I think your solution works but the idea of even less privacy, especially around thought processing, is worse than the problem solved. I am guessing this will be the solution and it will send the data to Google and or Microsoft. Terrible.
They can also use the computer belonging to any family member. In a better world there should be cameras everywhere so we can detect a student not studying as much as the result they bring would require.
Ideally though, mind probes should come into play to find out if they really produced the work.
Honestly after some of the ill-advised-in-retrospect all-nighters at university during which I wrote assignments, I don't think a mind probe would be able to tell much at all!
You can actually detect this. Chess.com detects things like this for cheating chess players. The idea is that people who are cheating at chess with a computer have several identifying characteristics even if you ignore the moves. Things like the time spent per move, switching to a different window or tab, etc.
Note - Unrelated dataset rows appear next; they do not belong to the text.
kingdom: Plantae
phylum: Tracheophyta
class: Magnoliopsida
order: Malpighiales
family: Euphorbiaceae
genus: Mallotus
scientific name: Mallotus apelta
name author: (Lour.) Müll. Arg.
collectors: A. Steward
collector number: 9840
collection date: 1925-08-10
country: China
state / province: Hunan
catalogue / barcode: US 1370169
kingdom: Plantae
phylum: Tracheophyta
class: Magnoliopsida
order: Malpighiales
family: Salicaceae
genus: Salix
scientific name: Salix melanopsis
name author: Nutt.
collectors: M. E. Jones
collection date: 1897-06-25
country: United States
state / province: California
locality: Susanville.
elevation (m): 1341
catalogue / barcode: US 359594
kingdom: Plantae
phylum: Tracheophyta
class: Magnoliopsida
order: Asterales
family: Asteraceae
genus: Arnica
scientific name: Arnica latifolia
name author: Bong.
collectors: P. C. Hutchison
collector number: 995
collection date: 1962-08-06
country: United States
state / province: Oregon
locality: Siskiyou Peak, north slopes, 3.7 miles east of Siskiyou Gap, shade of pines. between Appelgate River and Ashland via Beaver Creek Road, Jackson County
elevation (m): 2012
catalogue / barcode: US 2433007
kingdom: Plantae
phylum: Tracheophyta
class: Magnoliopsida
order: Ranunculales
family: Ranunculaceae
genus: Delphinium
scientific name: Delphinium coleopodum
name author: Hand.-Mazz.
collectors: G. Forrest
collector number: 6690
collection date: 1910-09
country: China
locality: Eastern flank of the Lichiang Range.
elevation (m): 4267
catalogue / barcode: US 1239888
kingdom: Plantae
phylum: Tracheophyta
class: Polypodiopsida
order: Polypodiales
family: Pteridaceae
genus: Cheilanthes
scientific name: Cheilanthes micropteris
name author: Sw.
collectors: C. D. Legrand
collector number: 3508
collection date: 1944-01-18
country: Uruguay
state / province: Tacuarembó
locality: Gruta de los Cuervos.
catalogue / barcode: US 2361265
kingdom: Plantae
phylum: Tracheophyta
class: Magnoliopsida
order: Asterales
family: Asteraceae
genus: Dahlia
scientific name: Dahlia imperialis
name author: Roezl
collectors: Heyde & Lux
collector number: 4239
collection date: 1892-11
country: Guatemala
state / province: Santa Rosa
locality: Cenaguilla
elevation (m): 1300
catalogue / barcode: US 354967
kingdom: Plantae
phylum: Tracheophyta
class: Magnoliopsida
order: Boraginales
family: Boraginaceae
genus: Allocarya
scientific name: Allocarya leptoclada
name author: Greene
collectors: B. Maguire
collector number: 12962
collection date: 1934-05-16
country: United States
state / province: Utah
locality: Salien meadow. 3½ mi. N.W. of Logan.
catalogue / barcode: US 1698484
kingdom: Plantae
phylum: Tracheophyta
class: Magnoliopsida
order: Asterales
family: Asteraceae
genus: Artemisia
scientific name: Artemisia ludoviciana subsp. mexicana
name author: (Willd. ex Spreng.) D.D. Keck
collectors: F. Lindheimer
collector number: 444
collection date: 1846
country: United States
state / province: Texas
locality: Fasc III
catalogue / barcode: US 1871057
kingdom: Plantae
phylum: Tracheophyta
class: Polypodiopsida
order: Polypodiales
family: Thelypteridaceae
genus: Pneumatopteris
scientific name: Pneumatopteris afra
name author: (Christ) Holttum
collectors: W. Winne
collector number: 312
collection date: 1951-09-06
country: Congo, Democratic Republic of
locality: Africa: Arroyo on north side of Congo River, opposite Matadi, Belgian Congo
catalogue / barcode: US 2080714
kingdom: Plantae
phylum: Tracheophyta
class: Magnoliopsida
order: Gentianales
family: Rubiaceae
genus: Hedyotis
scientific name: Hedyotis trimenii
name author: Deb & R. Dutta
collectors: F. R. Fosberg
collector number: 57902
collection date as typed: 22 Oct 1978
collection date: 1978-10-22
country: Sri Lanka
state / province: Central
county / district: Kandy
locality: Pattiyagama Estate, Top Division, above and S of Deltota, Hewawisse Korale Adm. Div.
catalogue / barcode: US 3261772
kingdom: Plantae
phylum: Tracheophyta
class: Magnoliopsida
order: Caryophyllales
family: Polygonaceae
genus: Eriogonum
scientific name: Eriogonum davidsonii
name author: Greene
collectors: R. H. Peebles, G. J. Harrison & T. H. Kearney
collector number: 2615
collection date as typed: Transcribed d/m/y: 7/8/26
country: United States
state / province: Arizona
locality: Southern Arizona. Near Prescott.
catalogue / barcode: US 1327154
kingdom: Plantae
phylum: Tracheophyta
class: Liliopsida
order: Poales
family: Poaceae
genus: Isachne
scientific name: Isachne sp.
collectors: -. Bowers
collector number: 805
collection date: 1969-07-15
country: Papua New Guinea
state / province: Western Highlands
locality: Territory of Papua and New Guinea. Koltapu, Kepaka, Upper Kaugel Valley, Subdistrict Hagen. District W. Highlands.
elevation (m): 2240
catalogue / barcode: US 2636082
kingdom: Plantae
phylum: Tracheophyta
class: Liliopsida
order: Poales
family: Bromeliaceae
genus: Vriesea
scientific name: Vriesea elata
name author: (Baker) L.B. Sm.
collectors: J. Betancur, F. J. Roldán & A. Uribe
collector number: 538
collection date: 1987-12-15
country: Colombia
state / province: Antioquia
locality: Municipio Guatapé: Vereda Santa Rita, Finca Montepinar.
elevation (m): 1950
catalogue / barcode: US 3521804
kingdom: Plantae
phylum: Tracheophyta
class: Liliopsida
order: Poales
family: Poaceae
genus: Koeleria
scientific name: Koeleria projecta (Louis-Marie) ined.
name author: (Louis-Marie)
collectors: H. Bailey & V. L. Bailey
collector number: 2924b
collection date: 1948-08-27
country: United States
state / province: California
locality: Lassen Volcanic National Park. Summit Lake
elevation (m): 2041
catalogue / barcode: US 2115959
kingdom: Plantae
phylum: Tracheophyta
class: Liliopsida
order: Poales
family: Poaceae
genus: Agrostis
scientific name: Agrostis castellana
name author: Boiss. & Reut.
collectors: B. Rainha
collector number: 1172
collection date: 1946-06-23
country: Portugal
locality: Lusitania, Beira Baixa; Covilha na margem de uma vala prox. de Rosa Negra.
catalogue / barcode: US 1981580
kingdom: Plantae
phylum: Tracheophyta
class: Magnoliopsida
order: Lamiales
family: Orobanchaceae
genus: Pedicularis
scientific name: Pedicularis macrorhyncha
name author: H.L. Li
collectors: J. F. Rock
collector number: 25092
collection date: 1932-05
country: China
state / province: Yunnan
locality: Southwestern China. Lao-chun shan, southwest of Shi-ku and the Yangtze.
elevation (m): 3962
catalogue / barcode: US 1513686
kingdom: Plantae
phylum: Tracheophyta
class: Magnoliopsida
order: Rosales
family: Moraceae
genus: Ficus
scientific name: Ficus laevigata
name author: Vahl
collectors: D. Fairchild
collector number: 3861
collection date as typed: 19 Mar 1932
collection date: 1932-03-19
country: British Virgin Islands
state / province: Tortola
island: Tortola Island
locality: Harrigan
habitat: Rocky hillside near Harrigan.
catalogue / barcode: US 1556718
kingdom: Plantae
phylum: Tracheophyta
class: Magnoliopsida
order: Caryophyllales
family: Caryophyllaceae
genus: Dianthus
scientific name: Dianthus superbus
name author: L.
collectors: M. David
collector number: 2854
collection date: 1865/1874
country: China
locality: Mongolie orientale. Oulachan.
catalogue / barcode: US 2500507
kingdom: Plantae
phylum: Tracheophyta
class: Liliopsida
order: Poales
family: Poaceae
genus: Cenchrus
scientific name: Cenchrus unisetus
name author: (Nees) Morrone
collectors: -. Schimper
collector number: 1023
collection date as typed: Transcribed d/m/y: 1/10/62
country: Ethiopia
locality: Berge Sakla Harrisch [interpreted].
You could probably do something similar with recorded sessions like what GP suggested. Even someone doing what you suggested could leave behind a distinct profile in the shape of the session.
I think one solution would be a word processor that records the process of writing a paper and you need to turn in your paper along with your recording. Of course this is going to create added stress but what else do we do? There's going to be GPT scramblers that remove watermarks.